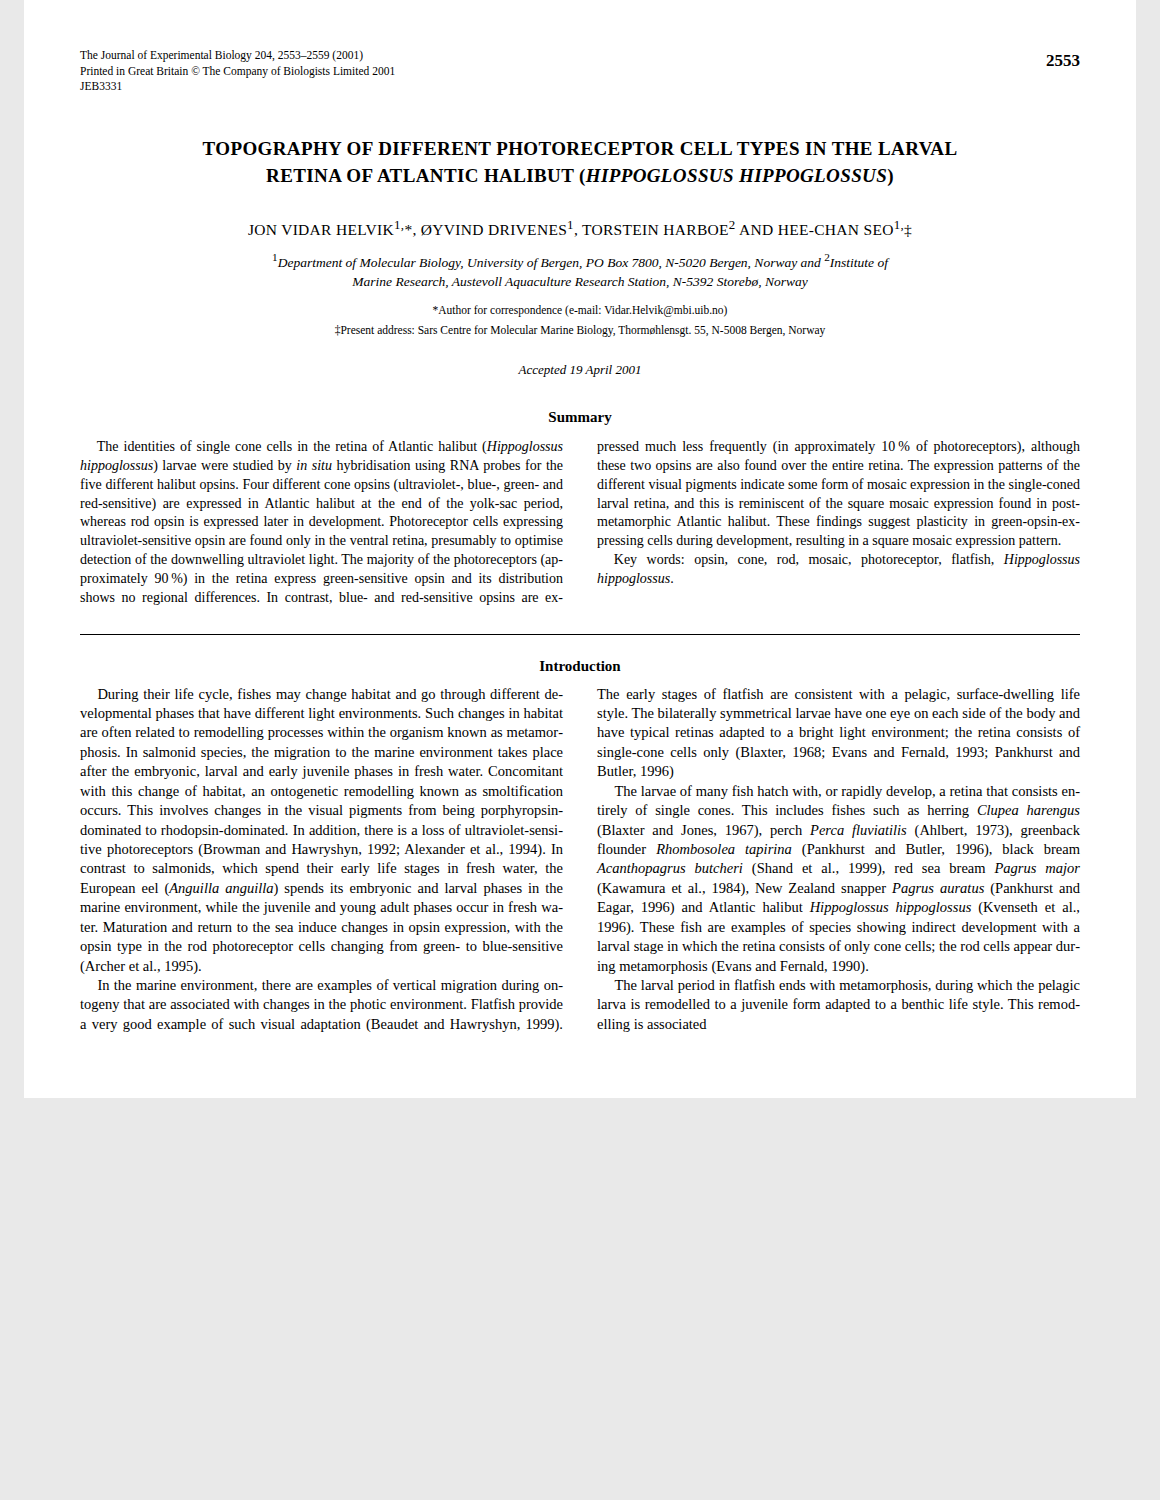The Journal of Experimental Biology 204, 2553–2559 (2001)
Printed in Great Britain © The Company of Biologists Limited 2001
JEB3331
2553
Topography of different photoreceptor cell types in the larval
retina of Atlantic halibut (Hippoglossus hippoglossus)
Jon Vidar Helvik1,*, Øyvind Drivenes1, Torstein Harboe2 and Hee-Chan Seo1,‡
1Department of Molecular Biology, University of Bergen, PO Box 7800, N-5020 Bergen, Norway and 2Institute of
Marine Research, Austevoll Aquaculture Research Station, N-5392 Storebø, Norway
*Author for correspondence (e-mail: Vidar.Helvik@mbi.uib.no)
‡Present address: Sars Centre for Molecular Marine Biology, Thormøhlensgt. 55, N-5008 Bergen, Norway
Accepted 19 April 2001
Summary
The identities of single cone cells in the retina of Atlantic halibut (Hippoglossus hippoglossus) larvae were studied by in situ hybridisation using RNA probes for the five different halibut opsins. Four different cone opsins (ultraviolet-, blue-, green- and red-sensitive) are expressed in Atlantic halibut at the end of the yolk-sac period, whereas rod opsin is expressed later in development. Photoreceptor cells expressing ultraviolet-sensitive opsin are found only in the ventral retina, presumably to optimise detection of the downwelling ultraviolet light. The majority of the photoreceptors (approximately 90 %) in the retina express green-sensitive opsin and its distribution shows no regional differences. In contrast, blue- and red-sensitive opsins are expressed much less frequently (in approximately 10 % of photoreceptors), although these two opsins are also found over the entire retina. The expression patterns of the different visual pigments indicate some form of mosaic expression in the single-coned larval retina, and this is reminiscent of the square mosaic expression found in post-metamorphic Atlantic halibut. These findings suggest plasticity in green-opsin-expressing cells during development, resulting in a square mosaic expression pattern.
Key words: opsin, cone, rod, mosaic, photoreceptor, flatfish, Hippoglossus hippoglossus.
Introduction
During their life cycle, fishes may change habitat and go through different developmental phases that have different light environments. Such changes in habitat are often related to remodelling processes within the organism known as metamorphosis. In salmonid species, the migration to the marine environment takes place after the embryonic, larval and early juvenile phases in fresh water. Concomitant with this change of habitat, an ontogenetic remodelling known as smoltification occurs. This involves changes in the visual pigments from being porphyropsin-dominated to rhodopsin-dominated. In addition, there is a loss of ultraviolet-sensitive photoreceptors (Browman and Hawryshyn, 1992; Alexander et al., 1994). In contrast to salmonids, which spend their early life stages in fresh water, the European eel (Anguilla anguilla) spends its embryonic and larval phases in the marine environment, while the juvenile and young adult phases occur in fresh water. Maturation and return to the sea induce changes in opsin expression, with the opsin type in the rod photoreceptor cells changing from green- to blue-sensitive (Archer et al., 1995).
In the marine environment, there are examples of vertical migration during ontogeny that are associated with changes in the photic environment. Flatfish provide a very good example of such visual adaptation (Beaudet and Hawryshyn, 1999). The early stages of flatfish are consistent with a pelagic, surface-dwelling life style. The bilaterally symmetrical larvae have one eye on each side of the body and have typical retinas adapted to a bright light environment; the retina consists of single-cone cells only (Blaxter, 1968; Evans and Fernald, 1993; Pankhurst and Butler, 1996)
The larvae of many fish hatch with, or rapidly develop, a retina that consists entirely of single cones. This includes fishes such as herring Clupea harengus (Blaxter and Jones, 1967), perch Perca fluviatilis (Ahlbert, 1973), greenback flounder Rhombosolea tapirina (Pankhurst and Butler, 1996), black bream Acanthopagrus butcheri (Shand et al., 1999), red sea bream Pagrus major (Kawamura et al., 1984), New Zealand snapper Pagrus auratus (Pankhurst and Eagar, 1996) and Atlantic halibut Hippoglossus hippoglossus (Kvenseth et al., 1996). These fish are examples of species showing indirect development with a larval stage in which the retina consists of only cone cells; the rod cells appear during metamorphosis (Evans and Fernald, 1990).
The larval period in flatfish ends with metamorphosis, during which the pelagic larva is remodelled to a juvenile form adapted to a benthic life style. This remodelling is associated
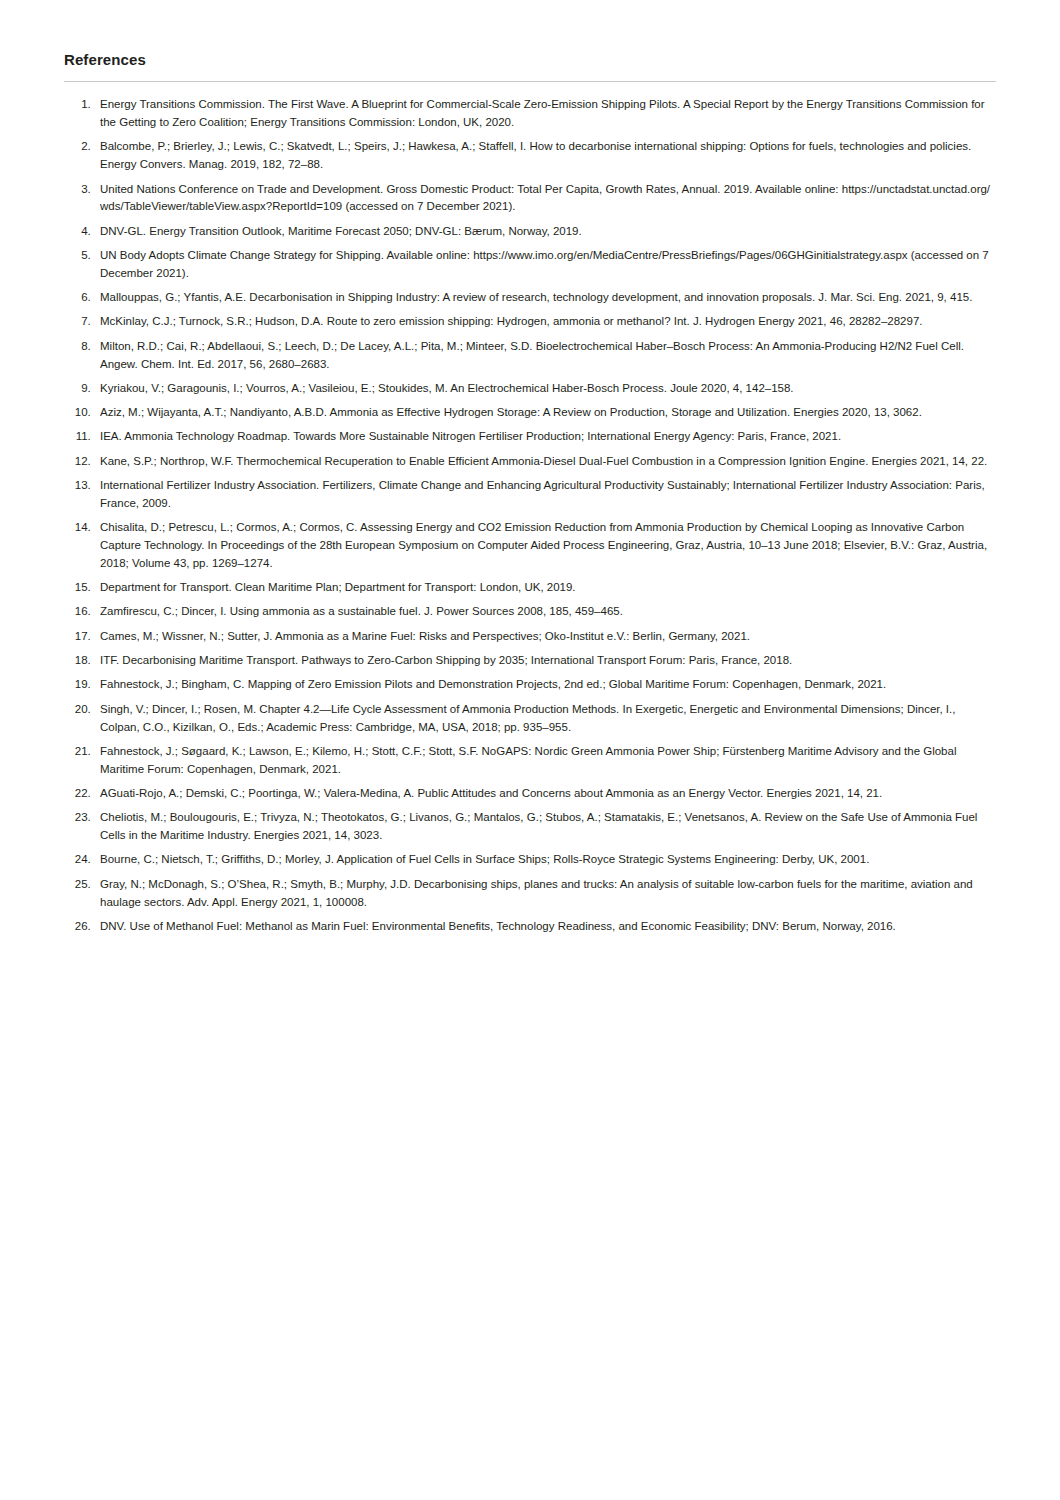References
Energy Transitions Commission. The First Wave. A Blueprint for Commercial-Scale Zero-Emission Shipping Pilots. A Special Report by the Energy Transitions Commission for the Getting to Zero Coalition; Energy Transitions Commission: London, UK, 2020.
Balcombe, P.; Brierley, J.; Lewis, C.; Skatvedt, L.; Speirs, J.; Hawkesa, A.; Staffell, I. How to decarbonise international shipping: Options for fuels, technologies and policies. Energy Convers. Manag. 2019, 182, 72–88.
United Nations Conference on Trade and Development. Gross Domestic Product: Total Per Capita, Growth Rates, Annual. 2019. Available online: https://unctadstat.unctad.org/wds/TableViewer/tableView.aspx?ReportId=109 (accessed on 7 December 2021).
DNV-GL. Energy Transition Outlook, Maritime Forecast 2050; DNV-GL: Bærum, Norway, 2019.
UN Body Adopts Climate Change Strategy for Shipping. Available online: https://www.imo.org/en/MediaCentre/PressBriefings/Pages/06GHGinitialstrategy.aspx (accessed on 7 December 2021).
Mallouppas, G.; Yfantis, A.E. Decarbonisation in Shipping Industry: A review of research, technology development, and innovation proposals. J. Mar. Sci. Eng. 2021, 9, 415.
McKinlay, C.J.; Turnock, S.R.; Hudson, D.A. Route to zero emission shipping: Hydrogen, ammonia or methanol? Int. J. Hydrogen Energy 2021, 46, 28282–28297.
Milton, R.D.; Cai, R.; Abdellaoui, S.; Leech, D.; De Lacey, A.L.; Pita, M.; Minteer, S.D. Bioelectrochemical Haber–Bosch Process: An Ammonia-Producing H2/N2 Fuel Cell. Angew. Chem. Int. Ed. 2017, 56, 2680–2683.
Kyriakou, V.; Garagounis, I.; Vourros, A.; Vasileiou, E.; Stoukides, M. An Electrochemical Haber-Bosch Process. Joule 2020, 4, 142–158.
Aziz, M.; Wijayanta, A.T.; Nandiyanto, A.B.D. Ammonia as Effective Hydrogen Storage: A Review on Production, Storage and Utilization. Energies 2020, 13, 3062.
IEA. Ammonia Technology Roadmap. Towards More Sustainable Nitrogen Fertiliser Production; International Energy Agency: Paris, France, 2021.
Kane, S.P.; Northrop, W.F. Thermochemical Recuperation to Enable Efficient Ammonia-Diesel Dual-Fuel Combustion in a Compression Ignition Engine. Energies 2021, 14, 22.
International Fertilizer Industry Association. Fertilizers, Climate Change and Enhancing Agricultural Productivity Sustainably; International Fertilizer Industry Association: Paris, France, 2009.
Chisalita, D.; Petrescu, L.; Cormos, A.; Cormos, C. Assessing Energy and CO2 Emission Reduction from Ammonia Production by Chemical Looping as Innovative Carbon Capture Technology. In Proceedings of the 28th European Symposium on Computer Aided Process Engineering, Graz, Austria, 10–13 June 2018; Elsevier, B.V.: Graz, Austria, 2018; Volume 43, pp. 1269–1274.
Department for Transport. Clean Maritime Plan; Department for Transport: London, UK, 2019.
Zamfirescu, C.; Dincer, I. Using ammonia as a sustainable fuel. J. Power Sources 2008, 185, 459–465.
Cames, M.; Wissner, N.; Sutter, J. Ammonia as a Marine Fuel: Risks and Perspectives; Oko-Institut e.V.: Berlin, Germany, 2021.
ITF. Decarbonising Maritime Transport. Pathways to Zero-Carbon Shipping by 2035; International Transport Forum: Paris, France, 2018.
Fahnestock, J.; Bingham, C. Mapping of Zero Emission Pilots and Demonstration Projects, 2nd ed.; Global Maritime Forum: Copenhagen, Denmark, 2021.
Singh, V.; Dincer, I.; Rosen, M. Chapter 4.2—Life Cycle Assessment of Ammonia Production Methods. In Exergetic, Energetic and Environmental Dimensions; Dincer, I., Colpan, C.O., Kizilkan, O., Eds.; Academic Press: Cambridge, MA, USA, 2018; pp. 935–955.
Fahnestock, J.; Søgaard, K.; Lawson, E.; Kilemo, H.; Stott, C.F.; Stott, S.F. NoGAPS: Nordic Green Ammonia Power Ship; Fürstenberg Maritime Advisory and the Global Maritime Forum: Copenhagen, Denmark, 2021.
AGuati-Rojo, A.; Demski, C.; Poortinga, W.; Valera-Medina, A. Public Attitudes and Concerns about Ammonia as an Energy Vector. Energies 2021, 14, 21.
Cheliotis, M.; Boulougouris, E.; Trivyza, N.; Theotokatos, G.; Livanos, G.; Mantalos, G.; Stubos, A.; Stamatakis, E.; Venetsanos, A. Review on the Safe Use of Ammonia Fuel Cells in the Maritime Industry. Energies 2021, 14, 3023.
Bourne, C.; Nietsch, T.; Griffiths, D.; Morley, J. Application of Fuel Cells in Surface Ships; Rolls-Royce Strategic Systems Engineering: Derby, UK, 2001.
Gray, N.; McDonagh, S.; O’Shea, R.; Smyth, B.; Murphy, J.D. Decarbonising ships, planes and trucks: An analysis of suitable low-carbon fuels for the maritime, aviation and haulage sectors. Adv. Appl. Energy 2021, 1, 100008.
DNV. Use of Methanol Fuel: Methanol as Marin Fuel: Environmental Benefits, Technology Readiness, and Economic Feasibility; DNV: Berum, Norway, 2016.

**WORK ORDER**
What is needed is a verbatim copy of every line in the records above from the one containing "Accepted 19 April 2001" down to the one containing "Introduction", both included, and nothing more.

**ANSWER SPACE**
Accepted 19 April 2001
Summary
The identities of single cone cells in the retina of Atlantic halibut (Hippoglossus hippoglossus) larvae were studied by in situ hybridisation using RNA probes for the five different halibut opsins. Four different cone opsins (ultraviolet-, blue-, green- and red-sensitive) are expressed in Atlantic halibut at the end of the yolk-sac period, whereas rod opsin is expressed later in development. Photoreceptor cells expressing ultraviolet-sensitive opsin are found only in the ventral retina, presumably to optimise detection of the downwelling ultraviolet light. The majority of the photoreceptors (approximately 90 %) in the retina express green-sensitive opsin and its distribution shows no regional differences. In contrast, blue- and red-sensitive opsins are expressed much less frequently (in approximately 10 % of photoreceptors), although these two opsins are also found over the entire retina. The expression patterns of the different visual pigments indicate some form of mosaic expression in the single-coned larval retina, and this is reminiscent of the square mosaic expression found in post-metamorphic Atlantic halibut. These findings suggest plasticity in green-opsin-expressing cells during development, resulting in a square mosaic expression pattern.
Key words: opsin, cone, rod, mosaic, photoreceptor, flatfish, Hippoglossus hippoglossus.
Introduction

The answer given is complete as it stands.